- _What you are asked to do_: Restate, word for word, the lines from the opening line of the data through the line containing "更新时间：2025-09-29", both included, and nothing else.

===== Input records =====

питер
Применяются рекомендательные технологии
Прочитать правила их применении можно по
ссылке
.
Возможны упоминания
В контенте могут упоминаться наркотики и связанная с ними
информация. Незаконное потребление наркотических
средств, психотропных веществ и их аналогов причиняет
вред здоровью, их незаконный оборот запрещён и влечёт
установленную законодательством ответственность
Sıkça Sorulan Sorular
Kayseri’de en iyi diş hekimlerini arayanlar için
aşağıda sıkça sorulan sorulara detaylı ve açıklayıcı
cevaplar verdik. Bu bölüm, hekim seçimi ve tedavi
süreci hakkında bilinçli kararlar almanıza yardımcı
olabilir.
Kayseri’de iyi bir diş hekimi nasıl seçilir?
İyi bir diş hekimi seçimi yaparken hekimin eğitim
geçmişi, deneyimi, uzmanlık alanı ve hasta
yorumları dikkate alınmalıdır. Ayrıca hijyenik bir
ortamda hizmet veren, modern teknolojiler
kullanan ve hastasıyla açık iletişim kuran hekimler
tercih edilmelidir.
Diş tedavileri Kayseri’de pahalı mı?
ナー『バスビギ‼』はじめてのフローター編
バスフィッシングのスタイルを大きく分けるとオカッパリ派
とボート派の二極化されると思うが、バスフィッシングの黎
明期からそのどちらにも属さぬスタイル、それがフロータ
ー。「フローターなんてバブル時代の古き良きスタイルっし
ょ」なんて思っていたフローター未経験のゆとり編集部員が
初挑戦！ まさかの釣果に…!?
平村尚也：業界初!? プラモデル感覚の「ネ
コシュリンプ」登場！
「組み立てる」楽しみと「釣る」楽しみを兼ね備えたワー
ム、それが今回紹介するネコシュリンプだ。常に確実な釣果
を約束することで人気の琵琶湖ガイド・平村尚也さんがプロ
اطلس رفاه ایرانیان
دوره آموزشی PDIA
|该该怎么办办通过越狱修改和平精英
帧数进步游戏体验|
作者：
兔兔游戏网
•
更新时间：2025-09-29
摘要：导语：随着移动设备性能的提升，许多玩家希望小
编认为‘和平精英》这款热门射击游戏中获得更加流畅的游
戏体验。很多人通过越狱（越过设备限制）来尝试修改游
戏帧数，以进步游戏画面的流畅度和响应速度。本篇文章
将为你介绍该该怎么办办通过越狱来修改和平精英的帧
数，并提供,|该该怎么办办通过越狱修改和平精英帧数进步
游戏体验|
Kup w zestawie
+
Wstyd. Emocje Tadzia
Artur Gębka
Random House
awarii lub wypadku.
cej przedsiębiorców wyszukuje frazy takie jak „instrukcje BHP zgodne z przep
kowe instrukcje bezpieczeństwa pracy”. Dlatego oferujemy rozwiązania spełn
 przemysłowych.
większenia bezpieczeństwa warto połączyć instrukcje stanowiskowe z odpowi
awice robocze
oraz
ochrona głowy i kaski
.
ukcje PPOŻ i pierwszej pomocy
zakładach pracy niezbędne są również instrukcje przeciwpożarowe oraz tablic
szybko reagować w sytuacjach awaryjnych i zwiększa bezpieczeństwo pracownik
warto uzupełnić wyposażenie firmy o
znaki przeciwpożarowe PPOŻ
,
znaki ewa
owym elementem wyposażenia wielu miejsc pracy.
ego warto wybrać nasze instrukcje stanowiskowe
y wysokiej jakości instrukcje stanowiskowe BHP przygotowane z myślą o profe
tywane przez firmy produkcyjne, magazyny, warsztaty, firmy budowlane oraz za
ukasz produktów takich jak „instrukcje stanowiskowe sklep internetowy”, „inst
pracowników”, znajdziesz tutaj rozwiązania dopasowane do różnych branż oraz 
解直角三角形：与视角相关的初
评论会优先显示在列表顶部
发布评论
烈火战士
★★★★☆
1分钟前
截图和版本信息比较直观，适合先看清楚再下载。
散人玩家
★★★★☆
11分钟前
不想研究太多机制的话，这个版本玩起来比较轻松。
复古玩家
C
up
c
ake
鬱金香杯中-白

=====

- _Output of the task_:
питер
Применяются рекомендательные технологии
Прочитать правила их применении можно по
ссылке
.
Возможны упоминания
В контенте могут упоминаться наркотики и связанная с ними
информация. Незаконное потребление наркотических
средств, психотропных веществ и их аналогов причиняет
вред здоровью, их незаконный оборот запрещён и влечёт
установленную законодательством ответственность
Sıkça Sorulan Sorular
Kayseri’de en iyi diş hekimlerini arayanlar için
aşağıda sıkça sorulan sorulara detaylı ve açıklayıcı
cevaplar verdik. Bu bölüm, hekim seçimi ve tedavi
süreci hakkında bilinçli kararlar almanıza yardımcı
olabilir.
Kayseri’de iyi bir diş hekimi nasıl seçilir?
İyi bir diş hekimi seçimi yaparken hekimin eğitim
geçmişi, deneyimi, uzmanlık alanı ve hasta
yorumları dikkate alınmalıdır. Ayrıca hijyenik bir
ortamda hizmet veren, modern teknolojiler
kullanan ve hastasıyla açık iletişim kuran hekimler
tercih edilmelidir.
Diş tedavileri Kayseri’de pahalı mı?
ナー『バスビギ‼』はじめてのフローター編
バスフィッシングのスタイルを大きく分けるとオカッパリ派
とボート派の二極化されると思うが、バスフィッシングの黎
明期からそのどちらにも属さぬスタイル、それがフロータ
ー。「フローターなんてバブル時代の古き良きスタイルっし
ょ」なんて思っていたフローター未経験のゆとり編集部員が
初挑戦！ まさかの釣果に…!?
平村尚也：業界初!? プラモデル感覚の「ネ
コシュリンプ」登場！
「組み立てる」楽しみと「釣る」楽しみを兼ね備えたワー
ム、それが今回紹介するネコシュリンプだ。常に確実な釣果
を約束することで人気の琵琶湖ガイド・平村尚也さんがプロ
اطلس رفاه ایرانیان
دوره آموزشی PDIA
|该该怎么办办通过越狱修改和平精英
帧数进步游戏体验|
作者：
兔兔游戏网
•
更新时间：2025-09-29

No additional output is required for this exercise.